### Passage:
········

I've made my first woodcut! For the past two months I've been taking a relief class at the Highpoint Center for Printmaking. While I'm familiar with the basics of blockprinting, I've always worked on linoleum in the past and really wanted to learn to work with wood as a carving block. It was nice being able to try various kinds of good quality carving tools before purchasing the ones that work best for me. Good sharp tools cut through wood like butter and honing them all them time hopefully keeps them that way. I also learned to make a really clever registration system for either reduction or multiple plate printing. Before starting on my larger plate, I decided to make this year's Christmas card a two plate woodcut. Somehow I felt more comfortable working on a smaller scale, with less precious wood (found birch plywood) which allowed me to work more freely. So, here is this year's Christmas angel. Happy Holidays!


Monday, October 29, 2012


Polymer Photogravure
















Winnipeg Neighbourhood.
Polymer Photogravure.
11.25cm x 20cm. 2012.

A couple of weeks ago I attended a workshop about Polymer Photogravure at the Highpoint Center for Printmaking. I wanted to learn a new printmaking medium and it was super fun. I was glad I had some background knowledge in photography, screenprinting and intaglio printing, since the polymer photogravure process seems to be a blend of all those processes. After printing a digital file onto a special film, the film, as well as an aquatint screen, are exposed onto the polymer plate in a light unit with UV light. The polymer plate then gets gently washed out with water and aside from drying the plate is ready to be printed (see polymer plate below). Once we figured out the printer settings and exposure times, it seemed to be quite easy. I'm not sure yet how I'll include this technique in my future work since most of my work is not exactly photographic, but I hope to do something with it sometime. 
For the Winnipeg Neighbourhood piece (above) I reverted to an old idea that I have reworked several times already and I keep coming back to. Once again I pulled out some of the photos I have of Winnipeg houses and arranged them in the contact sheet style to create the impression of multiple street scenes of one of my old neighbourhoods. Even though this was initially a photo project about colour, I really like how wonderfully wintery this little print looks in black and white. The contrast worked out well and I still have a nice range of medium grey tones in the buildings. 





Sunday, October 21, 2012

McDermot Avenue III




















McDermot Avenue III.
Double-Plate Colour Etching, Relief Roll through Stencil.
45.5cm x 45.5cm. 2012.

········

### Entries supplied:
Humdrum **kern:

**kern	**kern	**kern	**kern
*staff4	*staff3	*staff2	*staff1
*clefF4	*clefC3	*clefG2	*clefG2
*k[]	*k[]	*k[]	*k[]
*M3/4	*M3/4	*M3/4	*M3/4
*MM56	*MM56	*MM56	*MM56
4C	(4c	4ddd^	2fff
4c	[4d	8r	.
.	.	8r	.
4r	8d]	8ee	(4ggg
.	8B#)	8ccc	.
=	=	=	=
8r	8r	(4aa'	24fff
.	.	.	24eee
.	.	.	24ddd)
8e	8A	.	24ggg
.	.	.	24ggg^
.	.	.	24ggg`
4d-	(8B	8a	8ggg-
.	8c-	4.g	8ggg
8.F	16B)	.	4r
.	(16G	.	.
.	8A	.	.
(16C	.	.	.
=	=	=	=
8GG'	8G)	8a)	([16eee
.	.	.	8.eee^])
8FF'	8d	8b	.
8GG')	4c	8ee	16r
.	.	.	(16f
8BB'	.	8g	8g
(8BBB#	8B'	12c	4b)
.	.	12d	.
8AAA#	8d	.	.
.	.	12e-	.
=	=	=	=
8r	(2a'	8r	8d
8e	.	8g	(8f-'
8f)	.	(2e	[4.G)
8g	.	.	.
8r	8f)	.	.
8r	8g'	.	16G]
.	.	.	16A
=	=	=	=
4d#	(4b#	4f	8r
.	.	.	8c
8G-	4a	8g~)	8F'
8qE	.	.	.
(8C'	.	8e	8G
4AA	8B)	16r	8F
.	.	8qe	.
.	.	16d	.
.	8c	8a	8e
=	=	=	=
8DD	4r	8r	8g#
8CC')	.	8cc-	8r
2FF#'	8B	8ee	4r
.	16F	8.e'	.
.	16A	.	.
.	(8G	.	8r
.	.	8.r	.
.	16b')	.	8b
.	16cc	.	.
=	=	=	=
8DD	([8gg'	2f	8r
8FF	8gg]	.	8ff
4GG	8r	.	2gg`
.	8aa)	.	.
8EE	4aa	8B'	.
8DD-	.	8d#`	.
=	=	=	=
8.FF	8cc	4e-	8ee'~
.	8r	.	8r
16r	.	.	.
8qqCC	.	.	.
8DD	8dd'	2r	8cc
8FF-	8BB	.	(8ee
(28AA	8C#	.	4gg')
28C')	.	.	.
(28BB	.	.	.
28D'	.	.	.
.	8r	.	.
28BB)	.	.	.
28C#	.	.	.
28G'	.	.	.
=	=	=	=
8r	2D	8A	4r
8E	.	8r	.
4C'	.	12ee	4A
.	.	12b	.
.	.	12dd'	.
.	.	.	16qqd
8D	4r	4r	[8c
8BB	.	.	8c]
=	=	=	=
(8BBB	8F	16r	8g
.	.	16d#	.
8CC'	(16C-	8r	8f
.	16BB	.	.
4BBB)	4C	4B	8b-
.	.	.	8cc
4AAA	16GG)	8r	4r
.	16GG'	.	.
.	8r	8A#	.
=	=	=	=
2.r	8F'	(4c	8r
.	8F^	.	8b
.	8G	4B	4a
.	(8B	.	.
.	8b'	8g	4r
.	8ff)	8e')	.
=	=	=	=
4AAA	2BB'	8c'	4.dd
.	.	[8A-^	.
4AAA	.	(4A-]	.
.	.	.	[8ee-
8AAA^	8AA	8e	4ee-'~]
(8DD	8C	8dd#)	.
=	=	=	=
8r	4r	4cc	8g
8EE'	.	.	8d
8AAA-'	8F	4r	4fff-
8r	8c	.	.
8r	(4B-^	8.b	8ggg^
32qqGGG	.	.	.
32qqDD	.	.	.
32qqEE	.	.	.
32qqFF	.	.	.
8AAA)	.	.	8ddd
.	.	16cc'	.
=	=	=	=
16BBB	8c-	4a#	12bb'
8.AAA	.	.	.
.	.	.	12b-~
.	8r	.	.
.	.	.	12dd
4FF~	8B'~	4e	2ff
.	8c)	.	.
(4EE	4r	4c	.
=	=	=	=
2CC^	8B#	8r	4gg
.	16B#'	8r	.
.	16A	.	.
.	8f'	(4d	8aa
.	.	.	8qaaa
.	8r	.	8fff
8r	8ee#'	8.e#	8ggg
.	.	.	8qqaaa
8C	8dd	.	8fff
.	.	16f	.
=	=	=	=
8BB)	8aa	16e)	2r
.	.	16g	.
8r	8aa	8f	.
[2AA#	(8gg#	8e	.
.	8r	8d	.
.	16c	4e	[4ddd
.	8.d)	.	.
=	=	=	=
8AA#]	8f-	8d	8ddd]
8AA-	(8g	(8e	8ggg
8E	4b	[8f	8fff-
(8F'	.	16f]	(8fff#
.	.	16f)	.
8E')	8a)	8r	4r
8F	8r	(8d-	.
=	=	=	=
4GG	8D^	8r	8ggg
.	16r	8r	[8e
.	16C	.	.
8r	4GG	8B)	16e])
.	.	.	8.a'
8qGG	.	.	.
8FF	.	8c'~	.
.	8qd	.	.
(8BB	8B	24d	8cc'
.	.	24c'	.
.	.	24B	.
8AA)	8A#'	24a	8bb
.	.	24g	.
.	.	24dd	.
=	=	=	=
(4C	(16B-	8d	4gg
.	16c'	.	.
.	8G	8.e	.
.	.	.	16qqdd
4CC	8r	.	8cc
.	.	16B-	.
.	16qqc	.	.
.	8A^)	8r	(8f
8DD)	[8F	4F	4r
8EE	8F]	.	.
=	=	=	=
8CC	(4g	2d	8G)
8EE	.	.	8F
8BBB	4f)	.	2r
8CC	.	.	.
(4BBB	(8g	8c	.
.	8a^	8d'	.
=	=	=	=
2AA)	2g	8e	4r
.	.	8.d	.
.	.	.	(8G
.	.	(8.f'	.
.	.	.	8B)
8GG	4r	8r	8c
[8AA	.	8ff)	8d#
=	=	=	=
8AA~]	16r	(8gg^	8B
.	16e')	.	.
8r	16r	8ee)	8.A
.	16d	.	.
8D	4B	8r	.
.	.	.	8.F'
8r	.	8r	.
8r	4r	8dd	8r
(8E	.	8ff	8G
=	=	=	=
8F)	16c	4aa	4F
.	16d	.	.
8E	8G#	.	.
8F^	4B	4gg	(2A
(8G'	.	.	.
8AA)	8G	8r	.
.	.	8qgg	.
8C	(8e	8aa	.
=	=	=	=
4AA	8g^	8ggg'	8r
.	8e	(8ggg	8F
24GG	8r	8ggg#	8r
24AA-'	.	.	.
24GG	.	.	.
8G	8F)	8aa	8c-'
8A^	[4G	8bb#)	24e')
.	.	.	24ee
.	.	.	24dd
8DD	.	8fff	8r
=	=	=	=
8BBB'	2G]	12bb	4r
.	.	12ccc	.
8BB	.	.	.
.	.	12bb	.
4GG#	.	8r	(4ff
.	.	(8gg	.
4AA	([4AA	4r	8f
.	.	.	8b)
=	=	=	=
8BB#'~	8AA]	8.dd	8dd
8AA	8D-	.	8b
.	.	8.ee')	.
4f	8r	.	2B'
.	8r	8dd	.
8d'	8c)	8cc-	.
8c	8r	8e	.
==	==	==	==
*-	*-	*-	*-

········

### Instructions:
1. Name the three areas in which the writer of the printmaking blog says they already had background knowledge before the polymer photogravure workshop.
2. Carry on the printmaking blog after the caption "45.5cm x 45.5cm. 2012."
The lines above come from a different source than the printmaking blog.

### Written responses:
1. Photography, screenprinting and intaglio printing.

2.
This last piece in the McDermot Avenue series is the street block between King Street and Princess Street. There are multiple galleries and artists' studios in this block, such as Outworks Gallery, Ace Art, Urban Shaman, RAW, etc. There used to be others, but several have been vacated due to increased rental prices. Each one of the three prints in the McDermot Avenue series shows the interior of a part of the art community of the Exchange District: a frameshop, a studio, and a gallery. In the upper part of this print there is an exhibition opening in full swing with people looking at art, talking, nibbling on some crackers with cheese, and drinking some wine and beer. The gallery space in my print was inspired by Outworks Gallery, an artist run gallery and studio. It is one of my favourite gallery spaces in town and I had my graduation exhibition there in 2007. The lighswitch on the bottom right is part of a  poster board and also the logo (designed by artist Michael Carroll ) of 'IT'S ON - FIRST FRIDAYS WINNIPEG', an art event that happens every first Friday of the month where artists and galleries open their studios and doors to the public. The ceiling in this piece is imaginary since there is no such pretty ceiling in this old warehouse space. I used the pattern of an old ceiling tile that a friend of mine had in her studio. Below is a close-up of the embossing again. 


Thursday, October 18, 2012

McDermot Avenue II




















McDermot Avenue II.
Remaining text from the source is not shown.